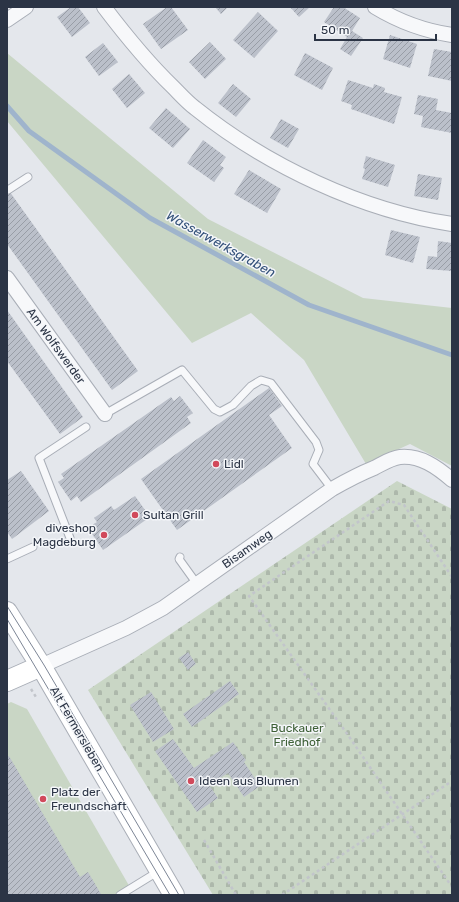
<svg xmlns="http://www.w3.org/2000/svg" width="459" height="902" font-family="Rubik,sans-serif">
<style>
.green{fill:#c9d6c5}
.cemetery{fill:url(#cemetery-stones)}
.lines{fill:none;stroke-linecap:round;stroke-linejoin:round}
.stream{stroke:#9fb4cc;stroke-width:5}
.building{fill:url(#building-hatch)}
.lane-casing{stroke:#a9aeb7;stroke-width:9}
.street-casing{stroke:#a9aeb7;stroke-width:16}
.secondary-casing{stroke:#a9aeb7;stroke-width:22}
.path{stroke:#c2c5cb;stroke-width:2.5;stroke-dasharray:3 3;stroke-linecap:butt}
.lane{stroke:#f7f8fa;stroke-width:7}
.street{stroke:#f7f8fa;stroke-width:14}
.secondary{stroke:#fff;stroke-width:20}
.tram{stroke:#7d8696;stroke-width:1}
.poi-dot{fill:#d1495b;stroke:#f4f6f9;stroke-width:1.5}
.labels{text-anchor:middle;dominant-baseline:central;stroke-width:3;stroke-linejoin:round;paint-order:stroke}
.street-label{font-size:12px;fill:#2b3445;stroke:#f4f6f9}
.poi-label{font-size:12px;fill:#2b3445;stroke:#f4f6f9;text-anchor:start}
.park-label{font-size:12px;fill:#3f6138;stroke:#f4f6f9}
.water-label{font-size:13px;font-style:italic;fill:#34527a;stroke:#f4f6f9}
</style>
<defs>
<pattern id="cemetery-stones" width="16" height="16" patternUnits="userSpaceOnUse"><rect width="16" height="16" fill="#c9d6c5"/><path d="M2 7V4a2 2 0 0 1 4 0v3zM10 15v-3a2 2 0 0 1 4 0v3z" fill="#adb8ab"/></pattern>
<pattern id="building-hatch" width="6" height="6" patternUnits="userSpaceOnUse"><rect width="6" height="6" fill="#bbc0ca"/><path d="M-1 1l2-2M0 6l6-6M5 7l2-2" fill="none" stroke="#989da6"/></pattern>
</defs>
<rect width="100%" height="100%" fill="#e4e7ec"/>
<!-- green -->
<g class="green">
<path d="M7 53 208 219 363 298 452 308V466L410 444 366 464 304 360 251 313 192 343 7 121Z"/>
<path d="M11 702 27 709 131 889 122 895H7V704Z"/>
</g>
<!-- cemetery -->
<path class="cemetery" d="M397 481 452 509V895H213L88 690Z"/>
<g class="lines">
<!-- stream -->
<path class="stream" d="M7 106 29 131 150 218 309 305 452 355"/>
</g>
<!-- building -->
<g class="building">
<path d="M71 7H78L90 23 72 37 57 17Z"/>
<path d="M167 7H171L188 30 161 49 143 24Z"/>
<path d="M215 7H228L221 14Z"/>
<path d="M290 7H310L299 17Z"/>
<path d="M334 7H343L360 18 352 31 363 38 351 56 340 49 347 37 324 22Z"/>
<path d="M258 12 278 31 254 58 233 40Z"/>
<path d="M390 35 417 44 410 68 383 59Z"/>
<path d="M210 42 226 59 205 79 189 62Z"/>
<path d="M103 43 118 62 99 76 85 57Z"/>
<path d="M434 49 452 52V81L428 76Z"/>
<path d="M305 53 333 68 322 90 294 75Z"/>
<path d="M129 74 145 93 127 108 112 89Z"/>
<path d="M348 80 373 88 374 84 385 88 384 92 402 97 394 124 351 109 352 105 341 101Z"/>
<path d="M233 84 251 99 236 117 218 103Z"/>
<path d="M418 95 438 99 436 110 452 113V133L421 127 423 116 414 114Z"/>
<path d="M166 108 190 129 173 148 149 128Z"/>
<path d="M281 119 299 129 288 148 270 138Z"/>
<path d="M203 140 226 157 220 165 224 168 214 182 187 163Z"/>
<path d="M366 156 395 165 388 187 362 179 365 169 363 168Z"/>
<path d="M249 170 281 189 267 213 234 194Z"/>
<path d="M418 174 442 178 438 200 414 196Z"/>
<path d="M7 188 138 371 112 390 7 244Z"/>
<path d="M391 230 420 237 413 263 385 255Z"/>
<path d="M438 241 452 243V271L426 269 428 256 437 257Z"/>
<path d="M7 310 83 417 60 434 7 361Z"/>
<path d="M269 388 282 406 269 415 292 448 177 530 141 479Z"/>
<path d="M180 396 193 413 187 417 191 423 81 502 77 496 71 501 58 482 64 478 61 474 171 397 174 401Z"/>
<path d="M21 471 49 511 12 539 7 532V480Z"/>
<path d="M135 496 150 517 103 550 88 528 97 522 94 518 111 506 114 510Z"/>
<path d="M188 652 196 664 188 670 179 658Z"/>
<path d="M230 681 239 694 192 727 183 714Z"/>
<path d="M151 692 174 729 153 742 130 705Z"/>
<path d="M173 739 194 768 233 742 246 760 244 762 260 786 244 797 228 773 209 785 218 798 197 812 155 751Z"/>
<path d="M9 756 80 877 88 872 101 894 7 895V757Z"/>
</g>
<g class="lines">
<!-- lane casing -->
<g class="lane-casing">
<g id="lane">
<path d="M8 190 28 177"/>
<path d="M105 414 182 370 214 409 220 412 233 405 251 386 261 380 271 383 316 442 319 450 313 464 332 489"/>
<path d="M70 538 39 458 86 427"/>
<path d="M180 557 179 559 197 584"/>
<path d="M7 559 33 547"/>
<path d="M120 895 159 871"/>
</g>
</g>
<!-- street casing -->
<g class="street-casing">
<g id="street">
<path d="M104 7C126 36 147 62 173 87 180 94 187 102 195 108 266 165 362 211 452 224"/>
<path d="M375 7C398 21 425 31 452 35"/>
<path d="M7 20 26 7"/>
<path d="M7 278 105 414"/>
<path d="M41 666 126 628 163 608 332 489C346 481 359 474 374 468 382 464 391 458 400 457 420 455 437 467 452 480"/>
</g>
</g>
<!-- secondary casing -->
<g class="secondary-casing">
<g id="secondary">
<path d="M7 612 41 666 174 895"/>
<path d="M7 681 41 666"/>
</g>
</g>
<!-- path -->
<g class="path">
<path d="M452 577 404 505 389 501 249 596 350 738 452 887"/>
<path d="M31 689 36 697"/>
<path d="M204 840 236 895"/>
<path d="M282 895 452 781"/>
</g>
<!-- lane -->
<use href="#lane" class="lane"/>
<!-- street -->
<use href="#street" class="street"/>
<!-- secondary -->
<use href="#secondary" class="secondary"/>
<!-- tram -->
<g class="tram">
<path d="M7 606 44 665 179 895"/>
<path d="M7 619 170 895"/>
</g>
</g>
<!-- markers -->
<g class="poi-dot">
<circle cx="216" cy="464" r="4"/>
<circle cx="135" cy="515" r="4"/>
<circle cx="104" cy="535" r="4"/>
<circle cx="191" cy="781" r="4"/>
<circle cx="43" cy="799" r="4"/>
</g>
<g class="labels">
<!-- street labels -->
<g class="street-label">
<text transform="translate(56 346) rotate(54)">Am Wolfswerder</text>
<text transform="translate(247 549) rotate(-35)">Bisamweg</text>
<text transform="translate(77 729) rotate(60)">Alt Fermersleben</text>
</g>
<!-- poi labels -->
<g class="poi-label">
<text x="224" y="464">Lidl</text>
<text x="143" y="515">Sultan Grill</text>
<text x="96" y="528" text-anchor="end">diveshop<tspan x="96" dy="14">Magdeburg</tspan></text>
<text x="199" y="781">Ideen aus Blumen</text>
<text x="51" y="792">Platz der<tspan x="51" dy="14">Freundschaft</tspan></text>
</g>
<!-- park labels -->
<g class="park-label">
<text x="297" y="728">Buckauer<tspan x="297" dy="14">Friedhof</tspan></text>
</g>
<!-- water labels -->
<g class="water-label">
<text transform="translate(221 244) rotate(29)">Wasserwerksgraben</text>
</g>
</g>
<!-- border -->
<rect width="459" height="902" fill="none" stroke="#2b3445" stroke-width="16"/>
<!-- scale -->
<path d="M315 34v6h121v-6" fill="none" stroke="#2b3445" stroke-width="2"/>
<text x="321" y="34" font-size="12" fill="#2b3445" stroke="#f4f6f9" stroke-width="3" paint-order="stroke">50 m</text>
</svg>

§ Task to complete
From the listing above, return every line that contains the word "linejoin".

§ Exercise solution
.lines{fill:none;stroke-linecap:round;stroke-linejoin:round}
.labels{text-anchor:middle;dominant-baseline:central;stroke-width:3;stroke-linejoin:round;paint-order:stroke}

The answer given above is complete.